The Space Between Two Worlds

  • Dates
    2017 - Ongoing
  • Author
  • Topics Portrait, Contemporary Issues, Editorial
  • Locations Oregon, New York, United States, New Jersey, California

“The Space Between Two Worlds” focuses on how a legacy of racism can influence who we see as desirable romantic partners. It is about the barriers to love interracial couples may face and the compassion and understanding that binds them together in the end.

Taylor was five years old when her father said if she ever brought home a “black boy” she would be disowned. While riding Boston transit, Colleen was told by a stranger that she should be ashamed of herself for dating an Asian man. Because of their preconceived ideas about black masculinity, Daisy received pushback from her Latino family when she revealed that she was in an interracial relationship. In 2018, many Americans still face barriers for love and acceptance when it comes to interracial intimacy.

In the last 50 years, interracial relationships have gone from illegal, to taboo, to relatively uncommon depending on where you live in the United States. Before Taylor, Colleen and Daisy, interracial relationships were met with racist reactions, sometimes extreme violence or death.

Richard and Mildred Loving were perhaps the most widely known interracial couple. Their fight for equal love began in 1958 when they were arrested for violating Virginia’s Racial Integrity Act of 1924, which prohibited whites from marrying people classified as “colored.” But nearly a decade later, their act of love proved victorious over white supremacy when the Supreme Court struck down all legal restrictions for intermarriage, deeming these laws unconstitutional across the U.S. on June 12, 1967.

I am in an interracial relationship, and I am inspired by those of the past who used their love to make my experience today possible.

I have been advised that storytellers should pursue those questions that haunt them the most before falling asleep. The questions that motivated me to explore Western portrayals of Asian men and women, ask how cultural perceptions affect the development of personal relationships. What first began as an examination into my own identity, as an Asian man in America, developed into a project to understand how a legacy of racism can influence who we see as desirable romantic partners and how interracial intimacy will reflect America’s demographic shift.

The minority population in America is poised to become the majority population within the next several decades. This demographic shift presents a unique opportunity to trace how America’s dating landscape will change. There are 120.5-million people married in the United States today, with 12-million in interracial marriages, or about ten percent of all married couples. This is an incredibly divisive time emboldened by far-right supporters decrying a “white genocide” in America, which also makes this conversation important to have now.

Despite the fact that interracial marriages has increased by five times, from three percent in 1967 to seventeen percent in 2015, collective visibility for interracial couples and their stories remain small. Studies from the Pew Research Center show that intermarriage rates and pairings vary when broken down by race and gender. In 2015, Asian women were three times more likely than Asian men to marry a white person, and black men were two times as likely to marry someone of a different race than black woman. Only eleven percent of white newlyweds marry outside of their race and yet sixty-eight percent of all interracial newlywed couples are between one white person and one person of color. Deconstructing the cause behind these underreported facts can help us understand the origins of interracial intimacy and how race has historically been used as a dividing tool to maintain structures of oppression.

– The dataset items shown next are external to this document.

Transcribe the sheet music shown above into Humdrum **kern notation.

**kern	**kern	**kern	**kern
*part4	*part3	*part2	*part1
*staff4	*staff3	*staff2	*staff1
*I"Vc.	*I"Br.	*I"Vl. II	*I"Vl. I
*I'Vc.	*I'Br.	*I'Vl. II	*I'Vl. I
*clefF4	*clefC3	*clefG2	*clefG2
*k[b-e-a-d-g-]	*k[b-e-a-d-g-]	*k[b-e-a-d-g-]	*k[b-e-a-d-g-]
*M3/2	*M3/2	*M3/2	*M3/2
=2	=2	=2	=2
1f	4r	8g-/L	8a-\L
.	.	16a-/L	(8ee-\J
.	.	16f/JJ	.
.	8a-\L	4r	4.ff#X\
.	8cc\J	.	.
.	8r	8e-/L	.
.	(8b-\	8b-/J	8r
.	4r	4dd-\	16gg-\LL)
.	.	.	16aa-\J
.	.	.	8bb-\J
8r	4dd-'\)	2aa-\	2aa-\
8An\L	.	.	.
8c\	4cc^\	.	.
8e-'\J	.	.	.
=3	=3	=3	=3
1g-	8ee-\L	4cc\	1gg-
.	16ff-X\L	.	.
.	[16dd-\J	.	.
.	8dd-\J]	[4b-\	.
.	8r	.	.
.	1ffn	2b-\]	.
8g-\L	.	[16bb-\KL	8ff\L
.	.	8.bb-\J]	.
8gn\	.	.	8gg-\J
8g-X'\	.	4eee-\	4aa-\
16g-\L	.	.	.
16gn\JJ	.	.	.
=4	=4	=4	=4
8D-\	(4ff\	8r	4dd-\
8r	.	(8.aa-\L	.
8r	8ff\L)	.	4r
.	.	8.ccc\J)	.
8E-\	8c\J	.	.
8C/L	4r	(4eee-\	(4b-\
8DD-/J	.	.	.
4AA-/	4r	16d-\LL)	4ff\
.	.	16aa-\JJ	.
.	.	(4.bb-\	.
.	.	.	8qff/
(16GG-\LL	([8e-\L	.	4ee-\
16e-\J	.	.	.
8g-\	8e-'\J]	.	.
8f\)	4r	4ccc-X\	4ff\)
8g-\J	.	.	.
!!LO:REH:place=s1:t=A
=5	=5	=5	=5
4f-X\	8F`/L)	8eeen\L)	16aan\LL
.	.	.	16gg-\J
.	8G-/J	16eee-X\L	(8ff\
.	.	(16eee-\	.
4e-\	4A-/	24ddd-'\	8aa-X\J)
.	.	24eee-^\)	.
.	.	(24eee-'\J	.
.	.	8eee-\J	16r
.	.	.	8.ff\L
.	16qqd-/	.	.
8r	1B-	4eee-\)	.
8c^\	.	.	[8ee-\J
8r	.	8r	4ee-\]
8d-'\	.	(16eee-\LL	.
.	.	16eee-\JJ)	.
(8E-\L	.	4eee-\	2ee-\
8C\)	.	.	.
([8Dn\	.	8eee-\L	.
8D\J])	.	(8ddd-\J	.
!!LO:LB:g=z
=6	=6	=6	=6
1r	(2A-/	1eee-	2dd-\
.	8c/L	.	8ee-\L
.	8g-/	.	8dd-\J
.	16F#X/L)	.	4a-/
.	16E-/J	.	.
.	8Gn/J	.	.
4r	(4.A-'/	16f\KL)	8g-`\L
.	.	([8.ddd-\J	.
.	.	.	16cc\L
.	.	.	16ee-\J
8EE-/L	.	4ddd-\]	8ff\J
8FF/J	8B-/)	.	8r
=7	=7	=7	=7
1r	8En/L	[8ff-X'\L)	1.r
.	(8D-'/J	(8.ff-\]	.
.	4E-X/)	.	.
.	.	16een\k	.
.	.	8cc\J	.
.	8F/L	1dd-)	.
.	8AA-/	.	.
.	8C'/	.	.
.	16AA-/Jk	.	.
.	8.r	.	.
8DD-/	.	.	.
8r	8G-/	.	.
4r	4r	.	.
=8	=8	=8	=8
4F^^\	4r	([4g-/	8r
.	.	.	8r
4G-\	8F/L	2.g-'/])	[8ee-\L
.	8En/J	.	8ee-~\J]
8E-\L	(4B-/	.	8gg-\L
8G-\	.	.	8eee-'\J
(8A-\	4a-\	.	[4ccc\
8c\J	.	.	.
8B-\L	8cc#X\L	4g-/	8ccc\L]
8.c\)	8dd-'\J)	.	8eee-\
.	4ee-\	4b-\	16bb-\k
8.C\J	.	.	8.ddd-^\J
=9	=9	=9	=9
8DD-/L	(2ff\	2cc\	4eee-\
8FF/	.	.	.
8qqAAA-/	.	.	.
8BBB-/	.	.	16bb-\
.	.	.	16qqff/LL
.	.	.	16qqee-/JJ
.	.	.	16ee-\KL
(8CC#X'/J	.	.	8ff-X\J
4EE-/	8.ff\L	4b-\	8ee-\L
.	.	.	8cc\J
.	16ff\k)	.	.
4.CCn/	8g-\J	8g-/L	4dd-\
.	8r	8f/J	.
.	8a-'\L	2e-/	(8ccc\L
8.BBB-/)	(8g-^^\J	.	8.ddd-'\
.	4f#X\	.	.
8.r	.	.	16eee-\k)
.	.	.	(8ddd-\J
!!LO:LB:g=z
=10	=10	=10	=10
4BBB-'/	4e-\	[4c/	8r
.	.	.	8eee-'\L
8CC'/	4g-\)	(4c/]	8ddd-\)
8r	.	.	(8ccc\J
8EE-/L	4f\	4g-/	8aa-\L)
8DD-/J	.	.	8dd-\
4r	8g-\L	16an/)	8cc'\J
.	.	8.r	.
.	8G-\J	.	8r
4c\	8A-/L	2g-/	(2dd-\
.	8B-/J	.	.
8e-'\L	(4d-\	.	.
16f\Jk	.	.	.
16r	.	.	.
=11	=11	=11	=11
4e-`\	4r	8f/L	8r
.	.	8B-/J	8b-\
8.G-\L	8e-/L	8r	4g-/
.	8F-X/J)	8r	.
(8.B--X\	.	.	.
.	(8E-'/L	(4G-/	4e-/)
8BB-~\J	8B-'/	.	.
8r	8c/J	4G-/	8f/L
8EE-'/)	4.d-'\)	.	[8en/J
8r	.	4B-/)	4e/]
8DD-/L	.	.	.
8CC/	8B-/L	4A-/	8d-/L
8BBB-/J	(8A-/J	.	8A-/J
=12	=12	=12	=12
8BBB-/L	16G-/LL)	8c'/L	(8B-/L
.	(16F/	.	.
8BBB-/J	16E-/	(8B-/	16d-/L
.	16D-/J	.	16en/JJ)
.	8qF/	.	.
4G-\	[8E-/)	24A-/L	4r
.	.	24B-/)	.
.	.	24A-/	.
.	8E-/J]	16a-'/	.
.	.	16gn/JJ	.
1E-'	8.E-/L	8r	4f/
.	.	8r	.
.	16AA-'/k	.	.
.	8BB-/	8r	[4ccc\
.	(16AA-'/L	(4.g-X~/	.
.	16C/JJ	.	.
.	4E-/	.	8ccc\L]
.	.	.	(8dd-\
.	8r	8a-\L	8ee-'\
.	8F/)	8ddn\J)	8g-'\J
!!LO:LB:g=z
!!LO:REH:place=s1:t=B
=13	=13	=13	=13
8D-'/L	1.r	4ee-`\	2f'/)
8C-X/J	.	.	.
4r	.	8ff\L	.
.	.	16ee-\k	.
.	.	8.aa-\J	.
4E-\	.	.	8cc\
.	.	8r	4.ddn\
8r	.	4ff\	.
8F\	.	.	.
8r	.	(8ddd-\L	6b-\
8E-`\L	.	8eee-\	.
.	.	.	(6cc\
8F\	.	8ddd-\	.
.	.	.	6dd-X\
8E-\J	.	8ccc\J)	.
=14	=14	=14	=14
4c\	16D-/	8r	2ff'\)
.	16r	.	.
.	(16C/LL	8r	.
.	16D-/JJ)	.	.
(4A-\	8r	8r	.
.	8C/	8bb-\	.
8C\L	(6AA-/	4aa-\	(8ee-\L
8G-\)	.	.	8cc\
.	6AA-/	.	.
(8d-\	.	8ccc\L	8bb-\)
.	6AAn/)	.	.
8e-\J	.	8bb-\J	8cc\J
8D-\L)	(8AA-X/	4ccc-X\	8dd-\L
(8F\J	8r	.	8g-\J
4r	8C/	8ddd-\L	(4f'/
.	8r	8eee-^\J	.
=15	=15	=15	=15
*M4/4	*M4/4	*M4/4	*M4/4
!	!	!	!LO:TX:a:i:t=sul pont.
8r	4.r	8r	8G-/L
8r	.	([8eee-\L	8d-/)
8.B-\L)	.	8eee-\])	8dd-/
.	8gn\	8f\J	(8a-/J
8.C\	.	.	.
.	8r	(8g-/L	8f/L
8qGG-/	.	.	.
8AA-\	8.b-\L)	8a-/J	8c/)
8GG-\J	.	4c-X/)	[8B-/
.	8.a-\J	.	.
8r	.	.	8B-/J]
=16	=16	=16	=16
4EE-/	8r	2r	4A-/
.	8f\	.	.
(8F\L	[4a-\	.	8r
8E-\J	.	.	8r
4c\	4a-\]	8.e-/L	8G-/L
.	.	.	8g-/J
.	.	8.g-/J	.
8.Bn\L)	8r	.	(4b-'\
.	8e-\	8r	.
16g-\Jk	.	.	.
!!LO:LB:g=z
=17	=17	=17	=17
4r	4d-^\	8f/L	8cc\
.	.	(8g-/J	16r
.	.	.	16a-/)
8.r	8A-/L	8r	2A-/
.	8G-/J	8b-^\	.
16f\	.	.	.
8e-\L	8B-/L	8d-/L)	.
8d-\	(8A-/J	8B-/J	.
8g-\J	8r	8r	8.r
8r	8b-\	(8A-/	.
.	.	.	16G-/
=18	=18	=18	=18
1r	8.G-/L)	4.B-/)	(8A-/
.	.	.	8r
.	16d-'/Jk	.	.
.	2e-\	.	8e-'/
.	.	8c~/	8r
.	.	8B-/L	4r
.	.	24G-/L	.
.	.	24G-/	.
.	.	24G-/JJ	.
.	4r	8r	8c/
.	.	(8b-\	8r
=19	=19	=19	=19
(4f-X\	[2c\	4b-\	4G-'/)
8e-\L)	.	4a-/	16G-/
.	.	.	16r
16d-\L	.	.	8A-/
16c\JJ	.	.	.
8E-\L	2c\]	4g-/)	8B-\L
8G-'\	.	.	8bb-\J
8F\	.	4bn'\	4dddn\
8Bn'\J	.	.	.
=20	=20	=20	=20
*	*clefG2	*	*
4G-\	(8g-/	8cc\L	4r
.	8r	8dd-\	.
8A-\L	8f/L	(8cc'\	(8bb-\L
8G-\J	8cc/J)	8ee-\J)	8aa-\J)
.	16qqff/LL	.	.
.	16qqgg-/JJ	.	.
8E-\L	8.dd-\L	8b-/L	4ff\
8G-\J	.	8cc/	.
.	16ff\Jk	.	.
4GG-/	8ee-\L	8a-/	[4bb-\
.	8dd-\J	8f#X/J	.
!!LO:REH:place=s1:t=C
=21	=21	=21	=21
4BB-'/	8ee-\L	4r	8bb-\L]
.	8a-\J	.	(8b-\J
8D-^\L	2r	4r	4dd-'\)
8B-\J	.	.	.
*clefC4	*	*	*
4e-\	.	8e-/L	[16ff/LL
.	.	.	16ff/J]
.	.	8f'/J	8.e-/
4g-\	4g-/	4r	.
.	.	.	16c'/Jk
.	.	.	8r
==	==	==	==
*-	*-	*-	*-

This project began in California in February 2017. It includes couples in Oregon, New Jersey, and New York. I will continue to photograph couples across the United States, from Honolulu, Hawaii where forty-two percent of all newlyweds have a spouse of a different race or ethnicity, to Jackson, Mississippi and Asheville, North Carolina, where just three percent of newlyweds are intermarried. I plan to create a visual map that outlines the states and regions with the lowest intermarriage rates and those with the highest. The West, for example, sees twenty-two percent of all newlyweds marrying someone of a different race; fourteen percent in the South, thirteen percent on the East Coast, and eleven percent in the Midwest.

The people I have met have shown me that the experiences of interracial couples are the unacknowledged echoes of America’s past. I believe those consequences need to be documented. Interracial intimacy and a future of mixed-race children cannot end racism alone. My mission is to build on the belief that interracial intimacy can act as a bridge to a world of compassion and understanding.